## Task objective
Drop the pictures and repeat the remaining data exactly.

## Information supplied
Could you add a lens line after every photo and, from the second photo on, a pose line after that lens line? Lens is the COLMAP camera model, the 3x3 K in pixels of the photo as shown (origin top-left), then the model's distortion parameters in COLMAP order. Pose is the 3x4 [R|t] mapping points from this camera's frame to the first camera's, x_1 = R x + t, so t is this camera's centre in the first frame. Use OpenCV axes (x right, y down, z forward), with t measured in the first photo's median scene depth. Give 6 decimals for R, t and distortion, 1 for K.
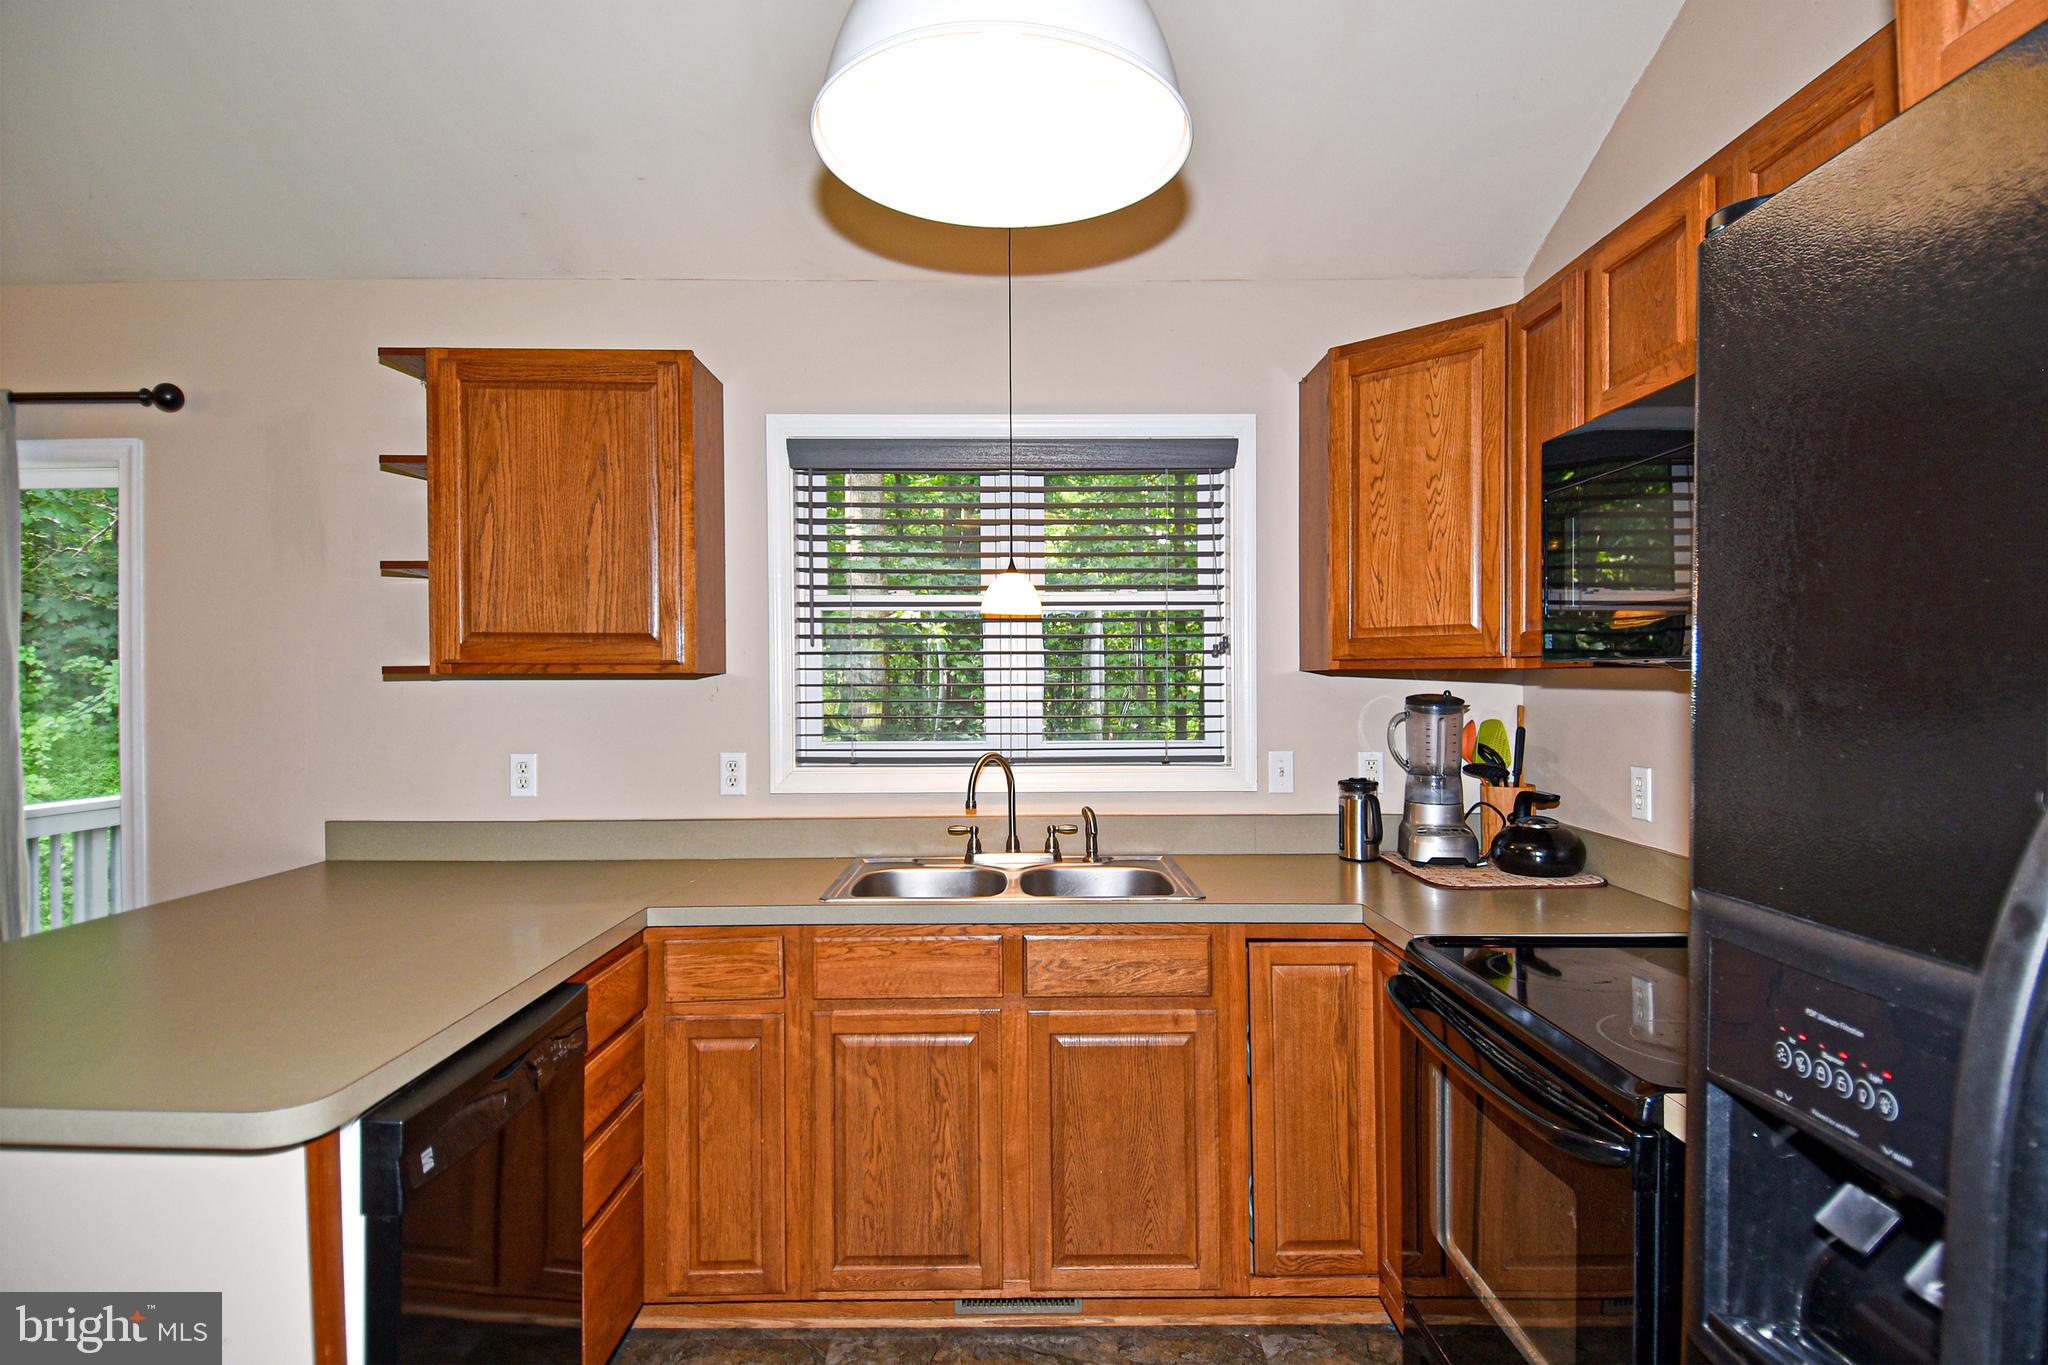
lens RADIAL K [[1096.3, 0, 1060.8], [0, 1096.3, 691.7], [0, 0, 1]] dist [0.030002, -0.035250]
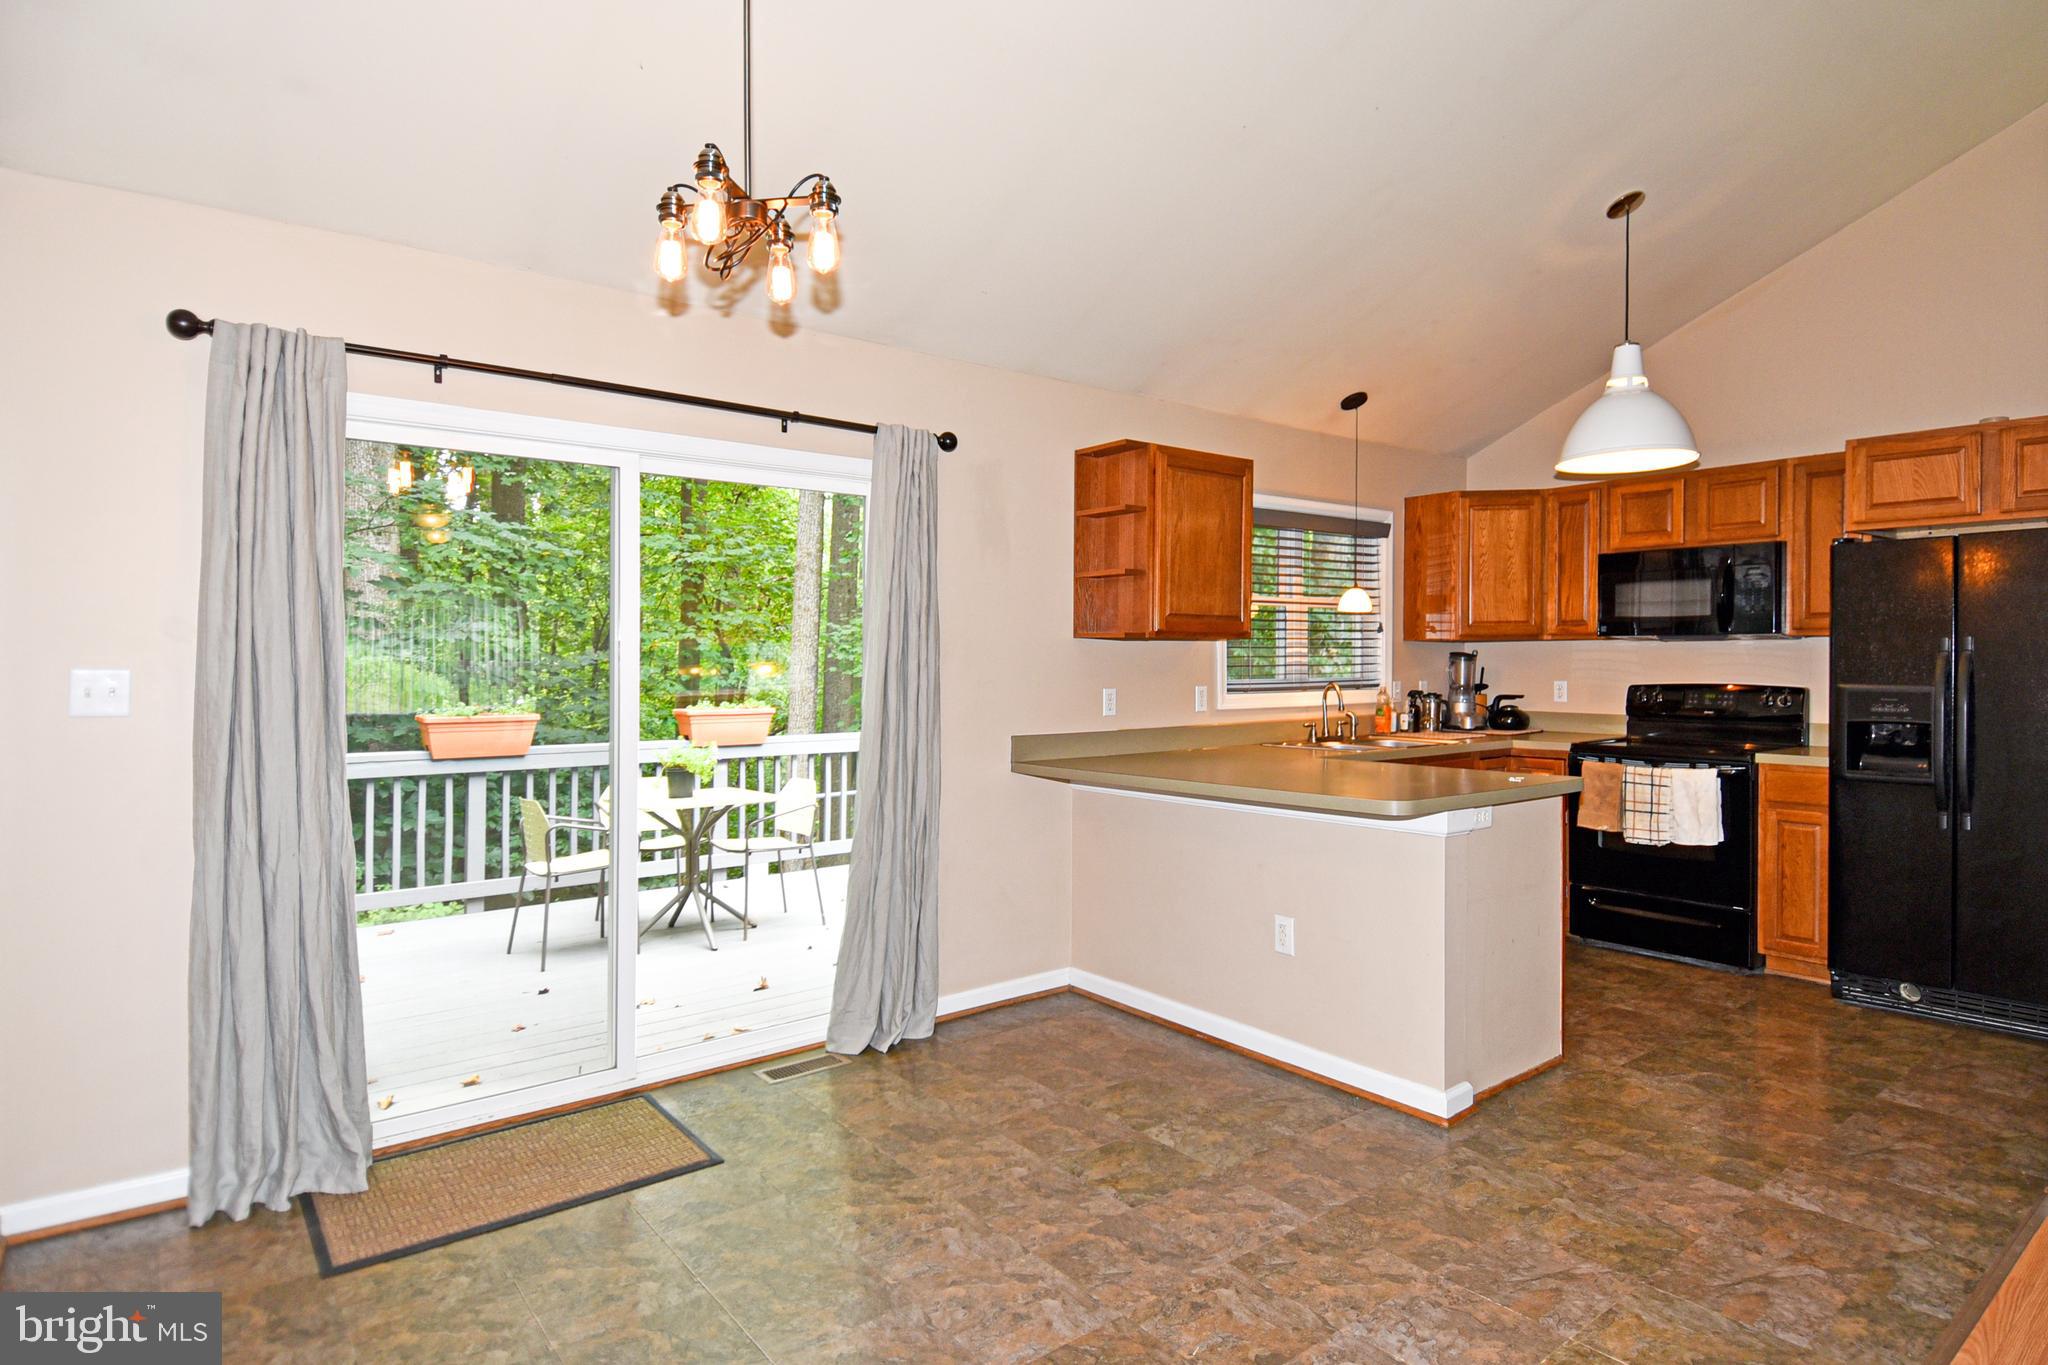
lens RADIAL K [[1096.3, 0, 1059.7], [0, 1096.3, 674.8], [0, 0, 1]] dist [0.030002, -0.035250]
pose [[0.789001, -0.013121, 0.614252, -1.652076], [0.014807, 0.999888, 0.002340, 0.031833], [-0.614213, 0.007249, 0.789107, -0.213418]]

## Result of the exercise
Could you add a lens line after every photo and, from the second photo on, a pose line after that lens line? Lens is the COLMAP camera model, the 3x3 K in pixels of the photo as shown (origin top-left), then the model's distortion parameters in COLMAP order. Pose is the 3x4 [R|t] mapping points from this camera's frame to the first camera's, x_1 = R x + t, so t is this camera's centre in the first frame. Use OpenCV axes (x right, y down, z forward), with t measured in the first photo's median scene depth. Give 6 decimals for R, t and distortion, 1 for K.
lens RADIAL K [[1096.3, 0, 1060.8], [0, 1096.3, 691.7], [0, 0, 1]] dist [0.030002, -0.035250]
lens RADIAL K [[1096.3, 0, 1059.7], [0, 1096.3, 674.8], [0, 0, 1]] dist [0.030002, -0.035250]
pose [[0.789001, -0.013121, 0.614252, -1.652076], [0.014807, 0.999888, 0.002340, 0.031833], [-0.614213, 0.007249, 0.789107, -0.213418]]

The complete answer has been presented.